Provided text:
========
To avoid catastrophe, Germany will have to start deploying storage technologies and load-balancing strategies at far larger scales. The country today has 31 pumped-storage power plants, which force water into uphill reservoirs at night and then use the downhill flow to spin turbines to generate power. Altogether, they can store 38 gigawatt-hours’ worth of electricity. That might sound like a lot, but it’s less than 90 minutes of peak output from Germany’s wind farms.
Batteries might help, but so far costs are too high for them to play more than a niche role. In another building in Erlangen, Siemens is building tractor-trailer-size batteries based on three different lithium-ion technologies. Each could power 40 German houses for a day, but the batteries are too expensive to use for backup power. Instead, high-tech manufacturers are likely to use them to ride out brownouts with, say, a 15-minute, eight-megawatt jolt so that specialized equipment won’t need costly restart procedures. Prices would need to fall by at least half before lithium-ion batteries could provide an economical way to store hours of excess power from wind turbines.
Other storage technologies are being developed but are still probably years from being practical, if they ever will be. One new technology at Siemens, for example, produces hydrogen by using surplus electricity to split water molecules. But it is experimental and, at this stage, expensive.
========
List of tasks:
1. Write out the passage on Germany's energy storage word for word, beginning at "Batteries might help, but" and stopping after "from wind turbines.".
2. Resume the passage on Germany's energy storage after its last sentence and continue writing it.

Given data:
========
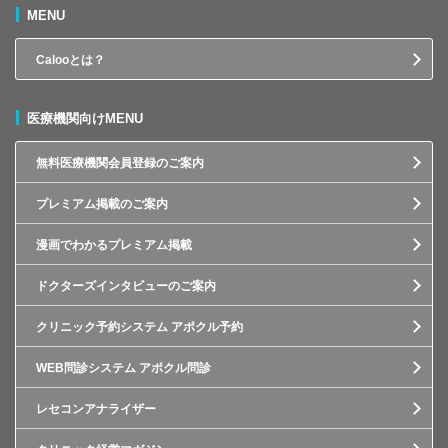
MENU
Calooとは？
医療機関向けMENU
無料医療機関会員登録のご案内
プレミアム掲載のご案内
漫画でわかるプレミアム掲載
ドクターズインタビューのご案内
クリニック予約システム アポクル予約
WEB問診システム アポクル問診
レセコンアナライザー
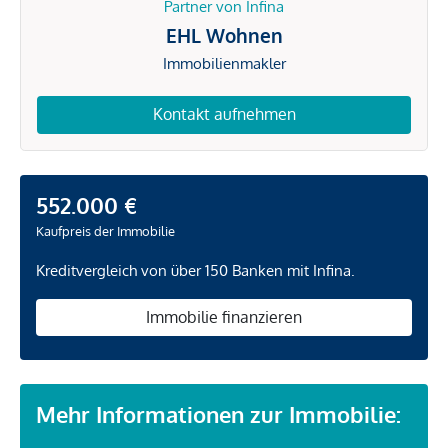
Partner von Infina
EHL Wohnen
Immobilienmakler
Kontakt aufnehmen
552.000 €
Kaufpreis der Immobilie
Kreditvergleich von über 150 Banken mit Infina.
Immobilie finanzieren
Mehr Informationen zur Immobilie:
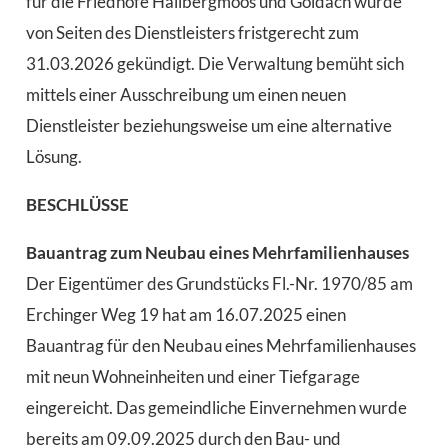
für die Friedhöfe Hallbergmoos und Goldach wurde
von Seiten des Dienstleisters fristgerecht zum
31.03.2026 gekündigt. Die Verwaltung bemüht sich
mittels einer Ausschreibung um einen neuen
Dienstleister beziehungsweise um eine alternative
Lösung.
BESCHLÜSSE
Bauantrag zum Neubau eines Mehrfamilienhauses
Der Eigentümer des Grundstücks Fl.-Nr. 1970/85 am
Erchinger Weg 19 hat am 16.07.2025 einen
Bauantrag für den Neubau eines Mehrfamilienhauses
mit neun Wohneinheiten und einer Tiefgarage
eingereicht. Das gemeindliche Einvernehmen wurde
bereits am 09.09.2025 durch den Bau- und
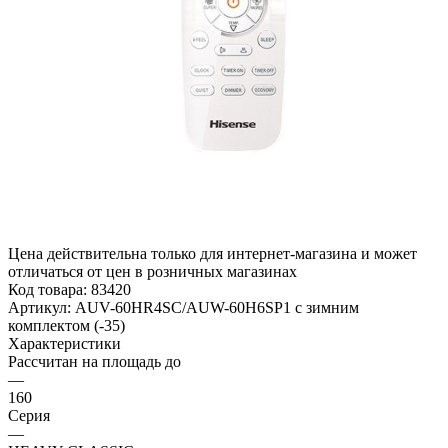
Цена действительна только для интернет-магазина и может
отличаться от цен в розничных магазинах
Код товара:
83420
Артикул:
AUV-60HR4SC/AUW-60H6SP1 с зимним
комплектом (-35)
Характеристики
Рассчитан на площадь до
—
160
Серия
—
========
Answers provided:
1.
Batteries might help, but so far costs are too high for them to play more than a niche role. In another building in Erlangen, Siemens is building tractor-trailer-size batteries based on three different lithium-ion technologies. Each could power 40 German houses for a day, but the batteries are too expensive to use for backup power. Instead, high-tech manufacturers are likely to use them to ride out brownouts with, say, a 15-minute, eight-megawatt jolt so that specialized equipment won’t need costly restart procedures. Prices would need to fall by at least half before lithium-ion batteries could provide an economical way to store hours of excess power from wind turbines.

2.
Inevitably, some hot July week will come when a high-pressure system stalls over Europe, stilling turbines just when sunburned Germans reach for their air conditioners. Until large-scale, cheap storage is available, gas power plants, which can start up quickly and efficiently, will be the most practical way to cope with these situations. But there’s little incentive to build such plants. Owners of gas plants meant to meet peak power needs can no longer count on running for a certain number of hours, since the need will no longer fall on predictable workday afternoons but come and go with the sun and wind. Says Ottmar Edenhofer, chief economist at the Potsdam Institute for Climate Impact Research, “The design of the electricity market will change fundamentally. You have fluctuating demand, and at the same time a fluctuating supply. The linkage and the interplay in these two dimensions has become the subject of intense research. There could be new and emerging market failures.”
Virtual Power
Duisburg is a gritty town just west of Essen, a major World War II munitions manufacturing center that was reduced to rubble by Allied bombing. This is where RWE, one of Germany’s four major utilities, is working at the frontier of another crucial technology: virtual power plants, in which software intelligently controls vast numbers of small power sources (and, eventually, distributed storage sites) to coördinate their output for sale on energy markets. The goal is to transform thousands of renewable energy sources, each of which alone is unreliable, into a vast network that utilities can depend on. It’s a dazzling concept, but one in its infancy.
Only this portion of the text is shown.